Ecco, se fossi un buon recensore, farei esattamente questo ragionamento e anzi, forse nemmeno mi sarei ascoltato il disco. In realtà, dal momento che il mio livello è molto più basso e sono affetto anche da una cronica nostalgia verso gruppi che ascoltavo da ragazzino, Backbone l’ho ascoltato tutto, e più volte. E il compendio di tanti ascolti, non può che essere uno: se gli Status Quo vi facevano cagare quarant’anni fa, vi faranno cagare anche oggi; se, invece, vi piacevano, troverete anche in questo trentatreesimo capitolo della loro discografia qualcosa per cui godere.

In fin dei conti la questione è semplice: la band capitana da Francis Rossi, tra le più longeve dello star system, è dal 1968 che replica lo stesso disco, né più né meno. Insomma, la formula è costantemente la stessa, e se è vero che da tempo non ascoltiamo più la divertita potenza di una Whatever You Want, è altrettanto vero che i soliti tre accordi della premiata ditta continuano a fare il loro dovere. Che non è certo quello di scrivere pagine immortali di storia della musica (i loro giorni di gloria sono passati da tempo), ma di continuare a divertire con il loro boogie rock senza pensieri, leggero e divertente in studio, e che diventa estremamente trascinante nelle esibizioni dal vivo.

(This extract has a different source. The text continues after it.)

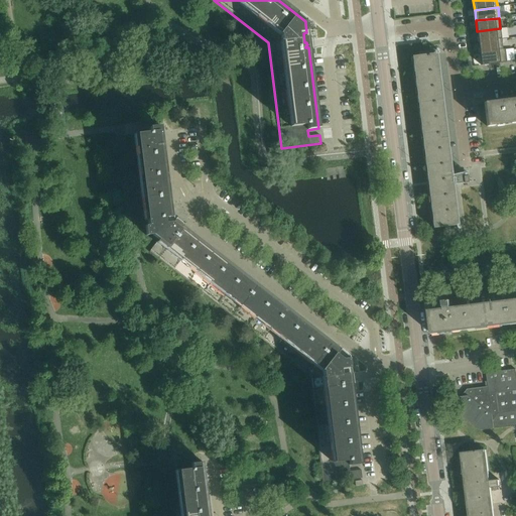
[(479,42),(502,39),(500,28),(477,31),(479,42)]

Backbone è la fotografia esatta di tutto quello che della band inglese già si conosceva, e se non ci sono veri motivi per acquistarsi questo ulteriore capitolo, nemmeno ve ne sono per disprezzarlo in toto. It’s only rock’n’roll, but i like it, diceva qualcuno, e questa è la vera essenza di una formula canzone che si mantiene viva e vegeta da più di mezzo secolo, nonostante, è quasi inevitabile, il tempo abbia logorato e sbiadito il canovaccio.

Il repertorio Status Quo è completo: ci sono i riff e i ritornelli furbetti di Waiting For a Woman e I See You In Some Trouble, imbevuti di cazzeggio adolescenziale, c’è il rock di Liberty Lane, che inizia con il tempo tenuto al campanaccio, stereotipo preistorico ma sempre efficace, c’è il boogie di Come See Some Slack sorretto dall’interplay caracollante delle chitarre, l’hard rock innocuo della title track, che sembra suonato da degli Ac/Dc profumatisi di lavanda o i coretti acchiapponi di Better Take Care, in odore Steve Miller Band anni ’80.

Come detto, nulla di nuovo sul fronte occidentale: gli Staus Quo, da cinquant’anni, sono prevedibili come un piatto di pasta in bianco, ma questo Backbone, seppur innocuo, sa ancora divertire. I fan di vecchia data ci si fionderanno. Per tutti gli altri il consiglio è di spararlo a tutto volume, mentre in macchina e coi finestrini abbassati, partite per una scampagnata sotto un cielo terso e un sole gentile. Saprà mettervi di buon umore.